#### Tasks
#1 In the heat-and-geometry notes, why might memory access patterns become irregular, and what can that lead to?
#2 How would you put this sentence from the heat-and-geometry notes into Spanish: "This problem is challenging due to the dynamic feedback loop between heat and geometry."
#3 Rewrite the heat-and-geometry notes from the words "This problem is" through "multi-core CPU testing.", changing "geometry" to "shape" each time it appears.

#### Selected text
This problem is challenging due to the dynamic feedback loop between heat and geometry.

  • Workload characteristics: The simulation involves high spatial locality but faces divergent execution if certain regions (hotspots) require more complex deformation or topology updates than others.
  • Dependencies: There is a strict temporal dependency; geometry updates depend on the new temperature state, and the next temperature state depends on the updated geometry.
  • System constraints: As elements move or expand, memory access patterns that were once predictable (in a static grid) may become irregular, leading to cache misses and potential load imbalances.

Resources

  • Computers: We will use the GHC lab machines and/or the PSC cluster for multi-core CPU testing.
  • Code base: We are starting from scratch to build a custom C++/OpenMP engine.

#### Entries
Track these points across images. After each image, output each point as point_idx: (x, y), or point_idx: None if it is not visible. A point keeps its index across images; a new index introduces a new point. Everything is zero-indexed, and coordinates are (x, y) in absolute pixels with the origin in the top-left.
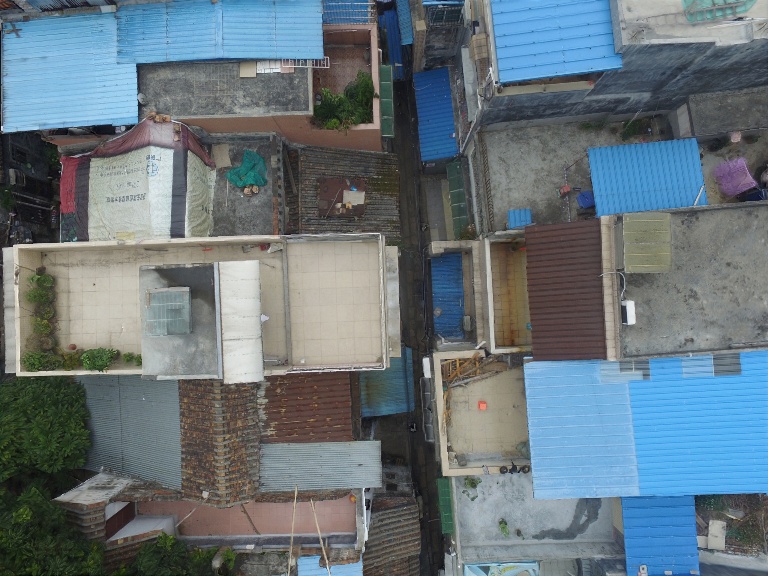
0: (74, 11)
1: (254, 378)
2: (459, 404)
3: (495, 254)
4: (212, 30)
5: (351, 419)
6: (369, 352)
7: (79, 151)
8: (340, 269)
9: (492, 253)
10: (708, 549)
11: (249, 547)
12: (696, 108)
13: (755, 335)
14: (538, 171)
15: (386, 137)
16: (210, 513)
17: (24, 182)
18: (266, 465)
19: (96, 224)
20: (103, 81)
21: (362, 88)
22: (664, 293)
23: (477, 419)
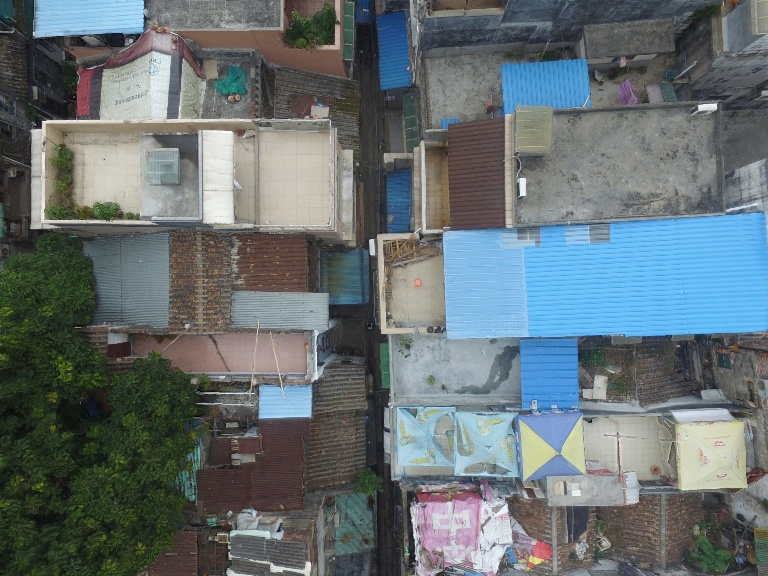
0: None
1: (226, 221)
2: (399, 281)
3: (432, 158)
4: None
5: (306, 276)
6: (321, 219)
7: (94, 63)
8: (300, 153)
9: (429, 157)
10: (593, 399)
11: (221, 377)
12: (589, 37)
13: (621, 210)
14: (469, 91)
15: (347, 61)
16: (191, 354)
17: (44, 99)
18: (236, 307)
19: None
20: None
21: (326, 16)
22: (552, 176)
23: (413, 294)
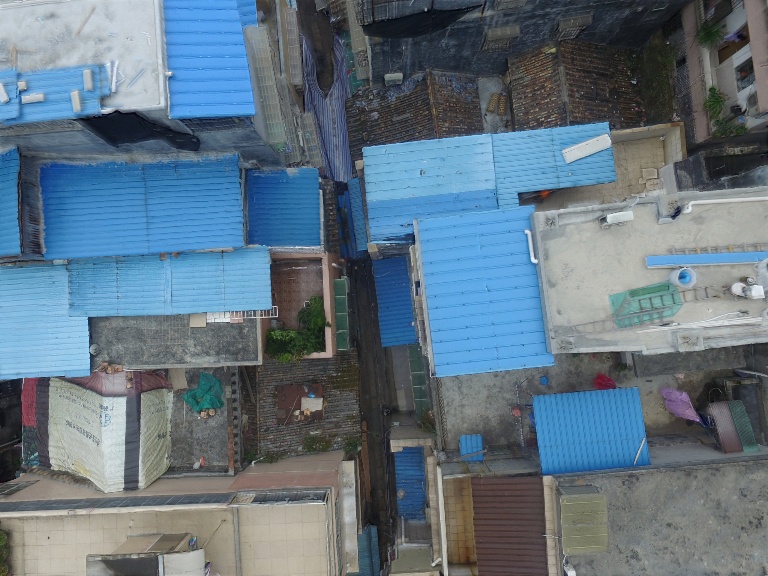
0: (26, 263)
1: None
2: None
3: None
4: (161, 287)
5: None
6: None
7: None
8: (290, 521)
9: None
10: None
11: None
12: None
13: None
14: (490, 387)
15: None
16: None
17: None
18: None
19: (56, 444)
20: (55, 333)
21: (314, 317)
22: (606, 554)
23: None
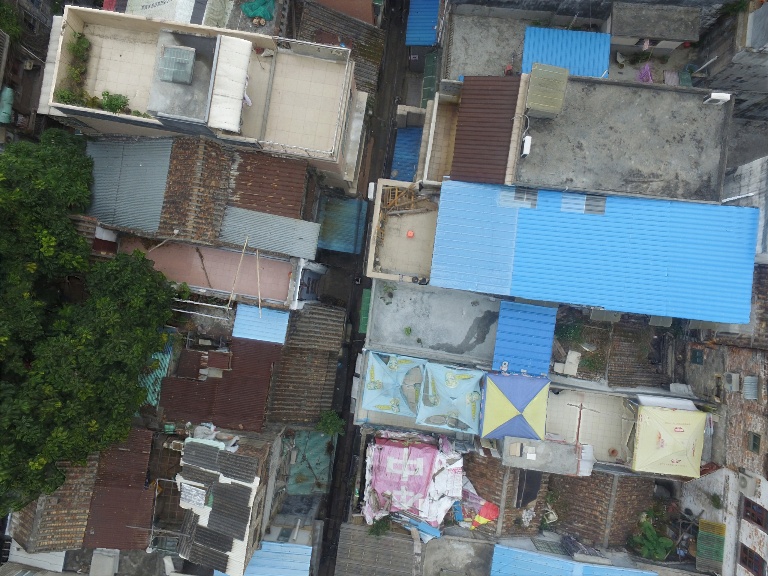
0: None
1: (231, 128)
2: (392, 230)
3: (444, 113)
4: None
5: (301, 204)
6: (325, 149)
7: None
8: (315, 80)
9: (442, 112)
10: (564, 374)
11: (202, 290)
12: (617, 14)
13: (620, 185)
14: (491, 54)
15: None
16: (176, 265)
17: (72, 1)
18: (227, 222)
19: None
20: None
21: None
22: (558, 141)
23: (404, 245)
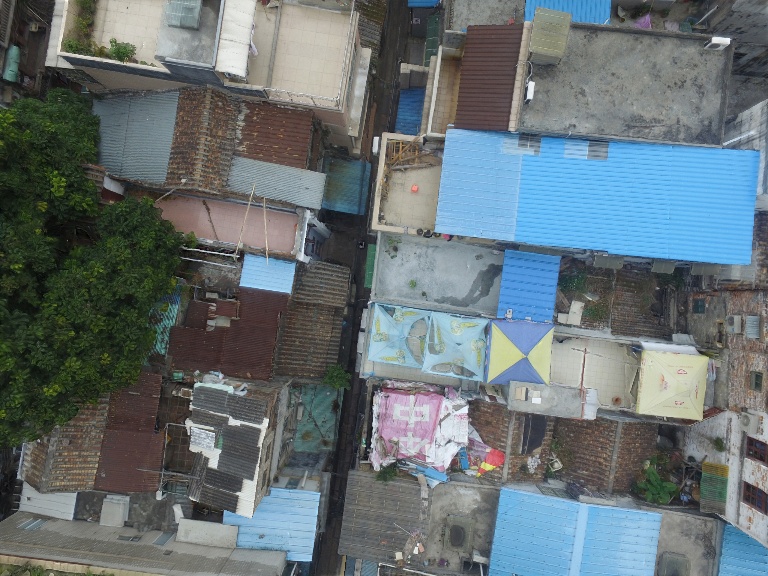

#### Results of the tasks
#1 As elements move or expand, memory access patterns that were predictable in a static grid may become irregular. This can cause cache misses and potential load imbalances.

#2 Este problema es difícil debido al bucle de retroalimentación dinámico entre el calor y la geometría.

#3
This problem is challenging due to the dynamic feedback loop between heat and shape.

  • Workload characteristics: The simulation involves high spatial locality but faces divergent execution if certain regions (hotspots) require more complex deformation or topology updates than others.
  • Dependencies: There is a strict temporal dependency; shape updates depend on the new temperature state, and the next temperature state depends on the updated shape.
  • System constraints: As elements move or expand, memory access patterns that were once predictable (in a static grid) may become irregular, leading to cache misses and potential load imbalances.

Resources

  • Computers: We will use the GHC lab machines and/or the PSC cluster for multi-core CPU testing.